What to produce >>
Rewrite the records from the line containing "Count the Number values in the range 1 to 3." through the end of the records, putting "line" wherever "series" appears and leaving everything else unchanged. Omit the pictures from your answer.
---*---
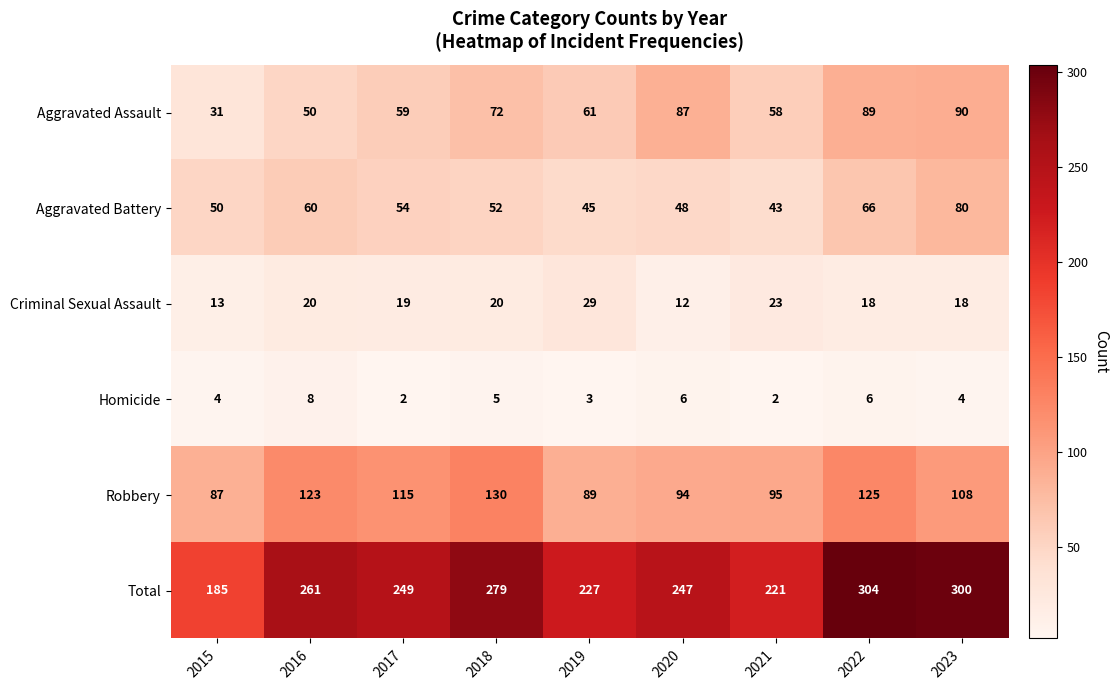

Is the value of Robbery at 2021 greater than the value of Criminal Sexual Assault at 2023?

Yes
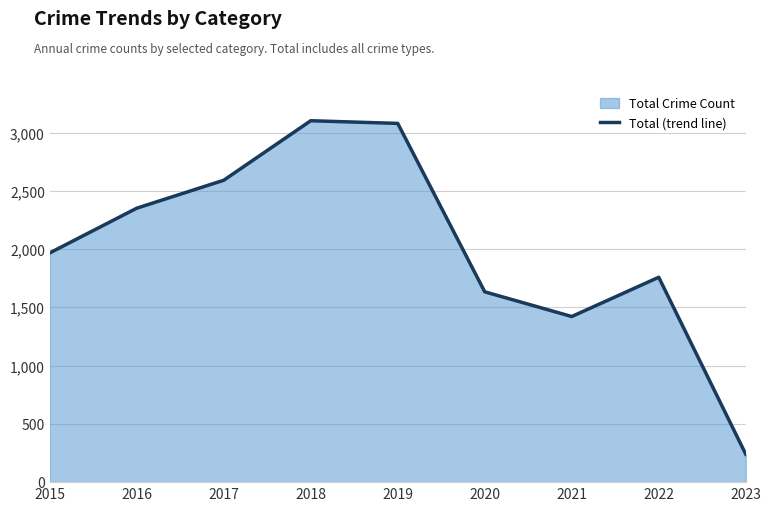

The value at 2016 is 2352. True or false?

True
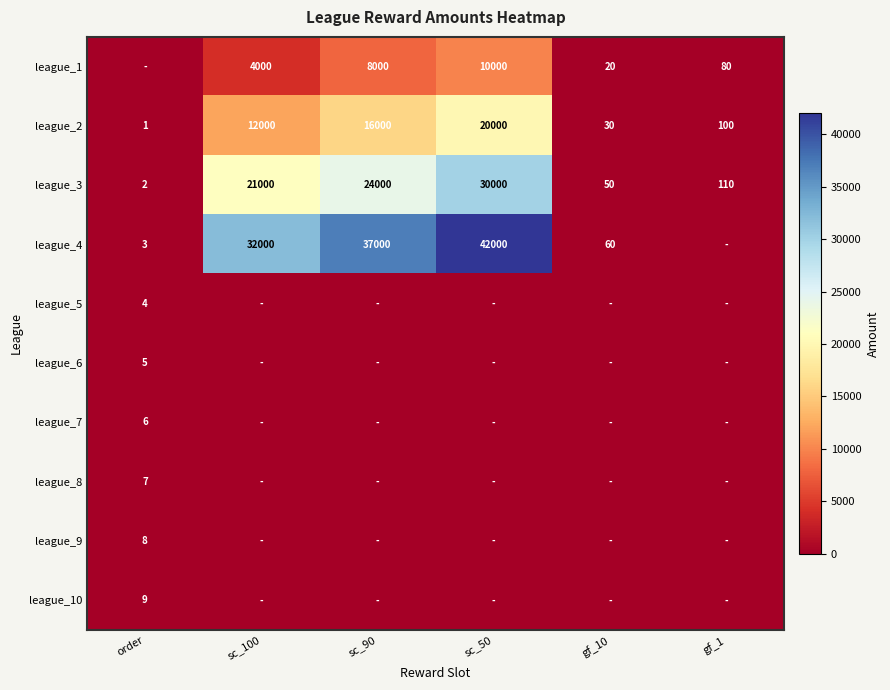

Which has a higher value, sc_90 or sc_100?

sc_90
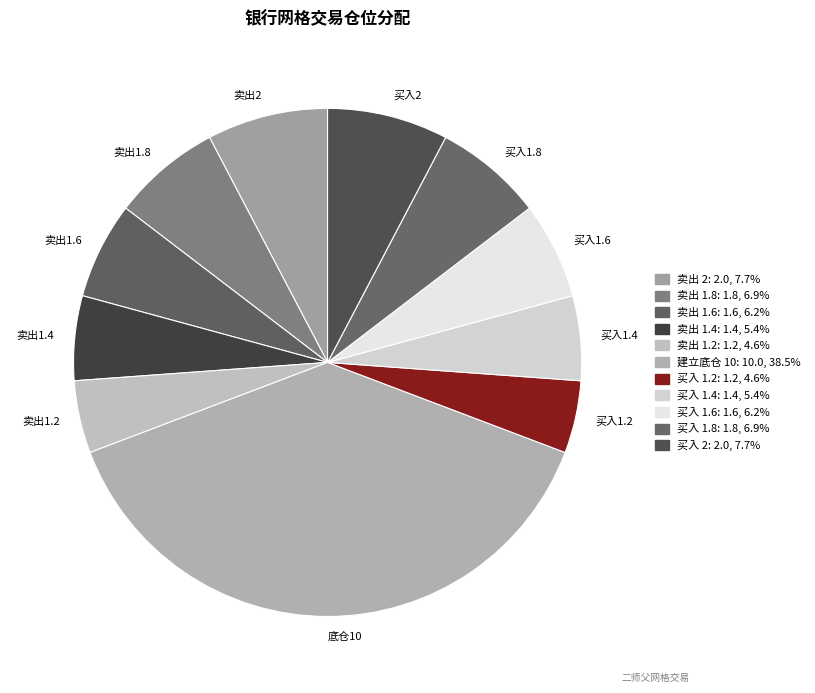

Is there any slice that represents more than half of the pie?

No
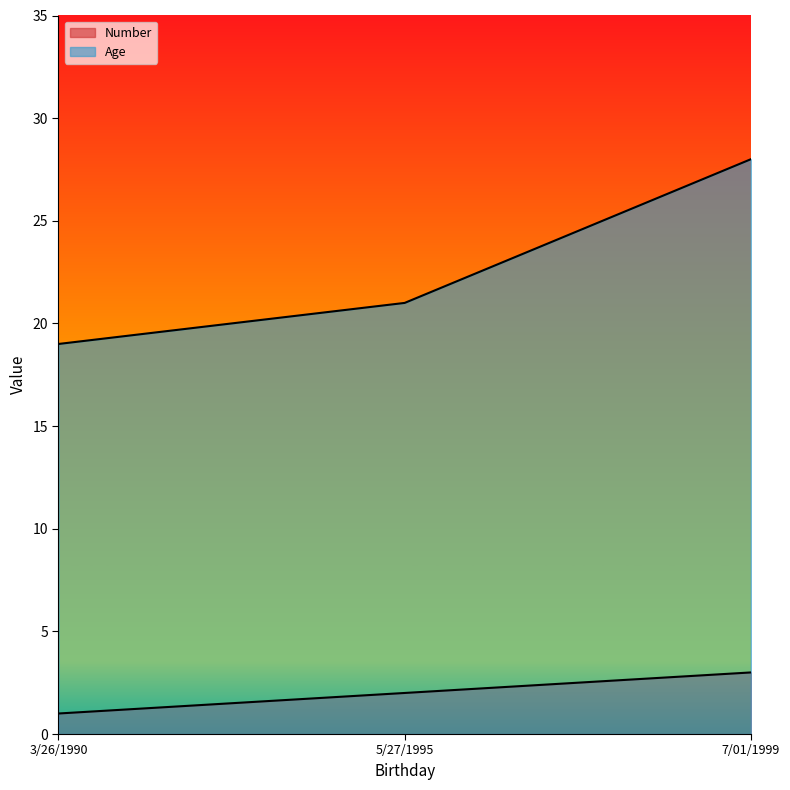

Count the Number values in the range 1 to 3.

3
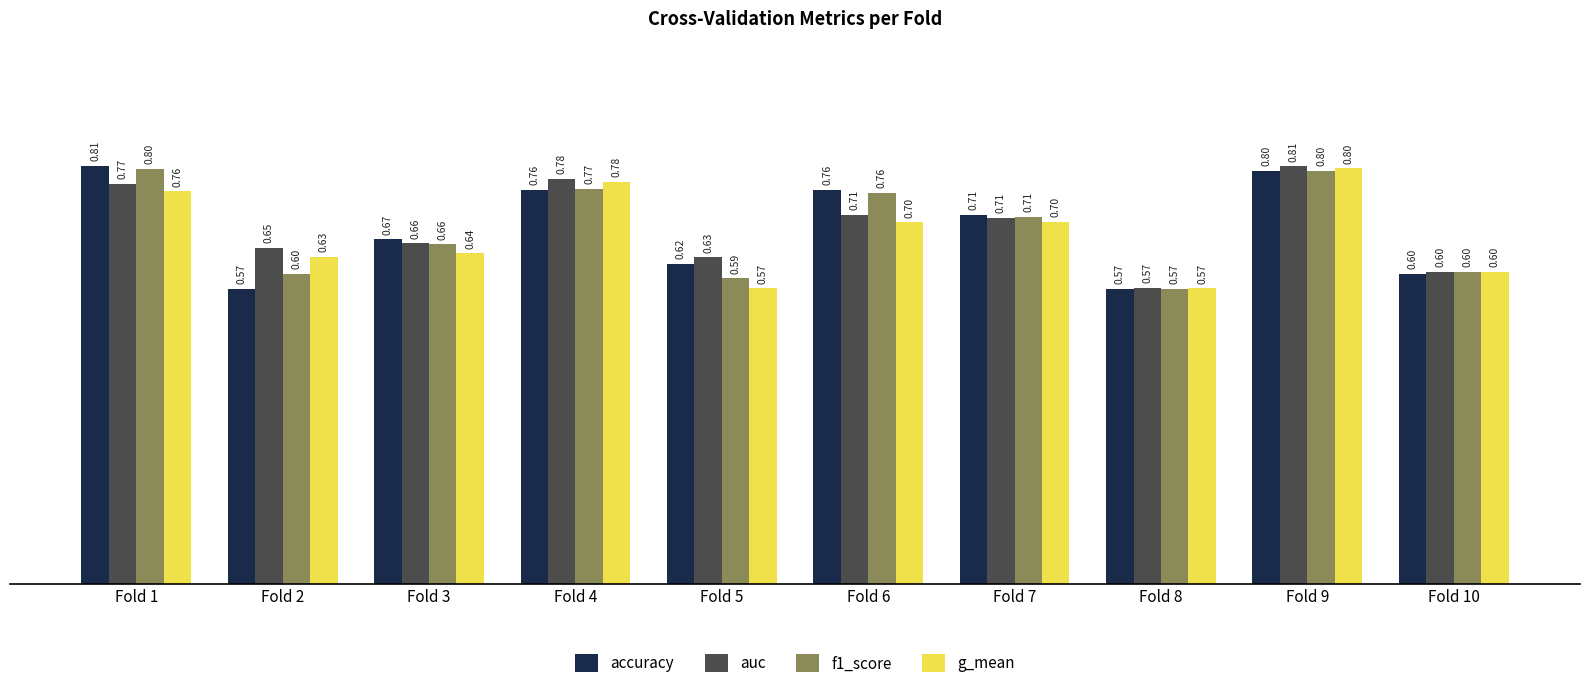

Which series changed the most between Fold 4 and Fold 7?

g_mean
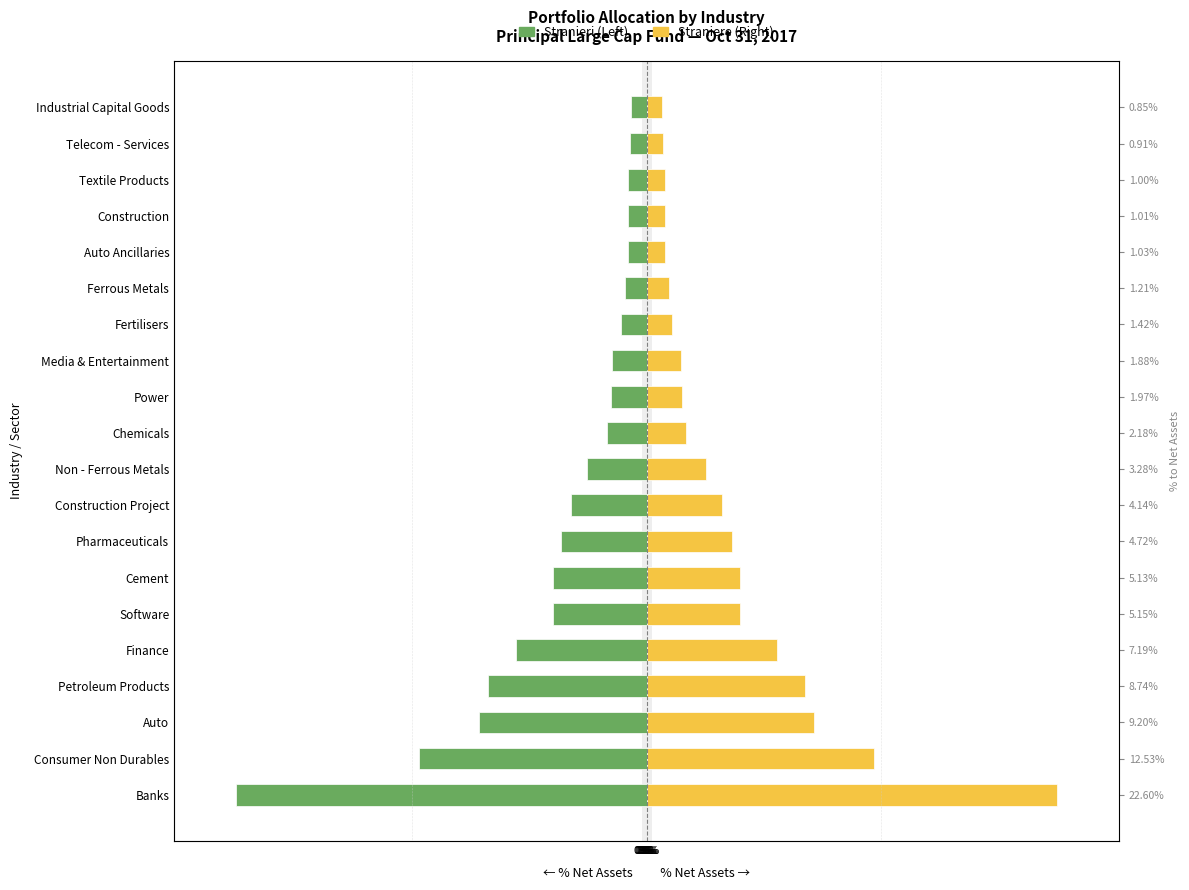

How many data points does each series have?

20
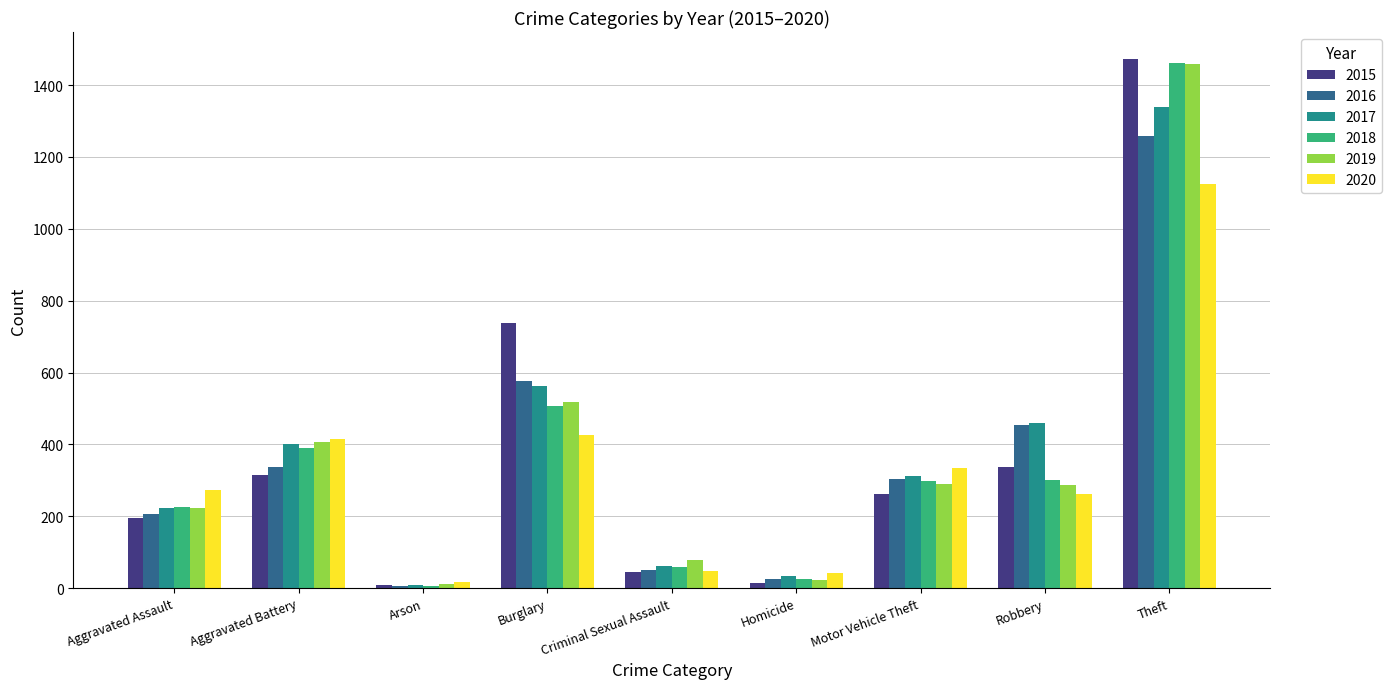

At which label is 2017 closest to 674?

Burglary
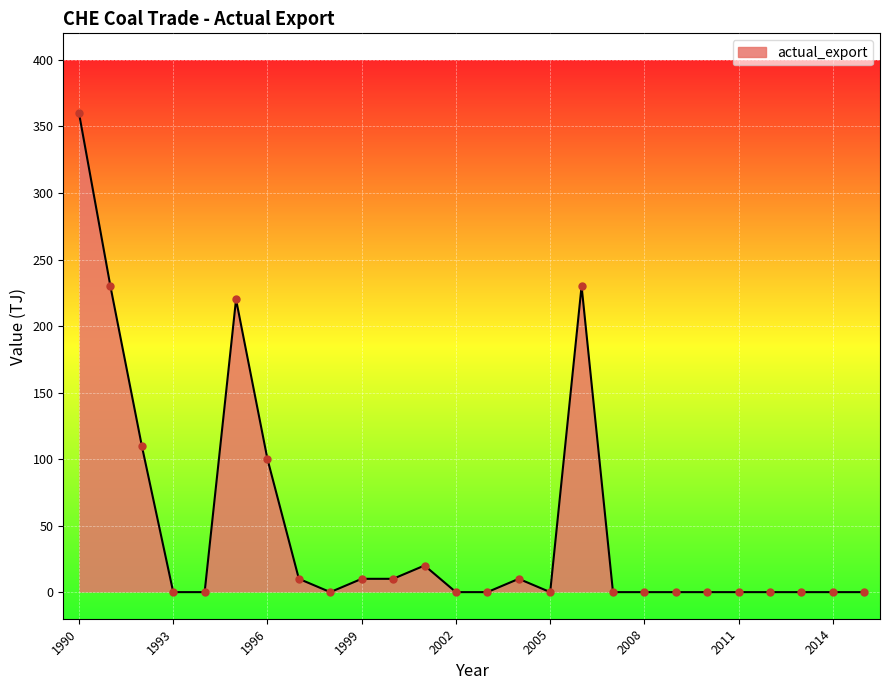

What is the difference between the maximum and minimum values?

360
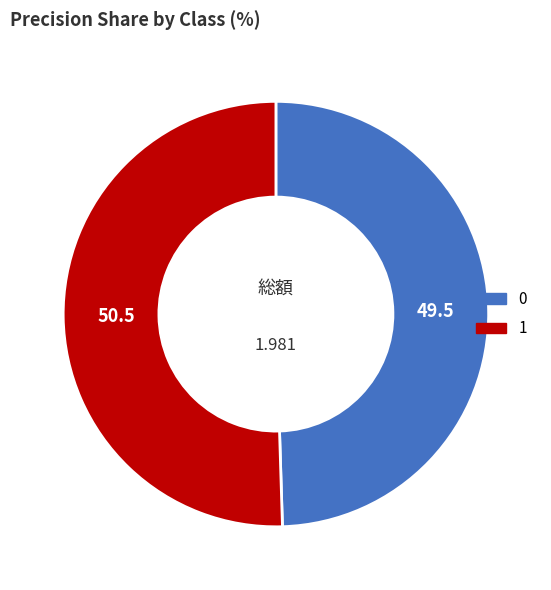

What is the majority slice?

1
---*---
Task answer >>
Count the Number values in the range 1 to 3.

3

Which line changed the most between Fold 4 and Fold 7?

g_mean

How many data points does each line have?

20

At which label is 2017 closest to 674?

Burglary

What is the difference between the maximum and minimum values?

360

What is the majority slice?

1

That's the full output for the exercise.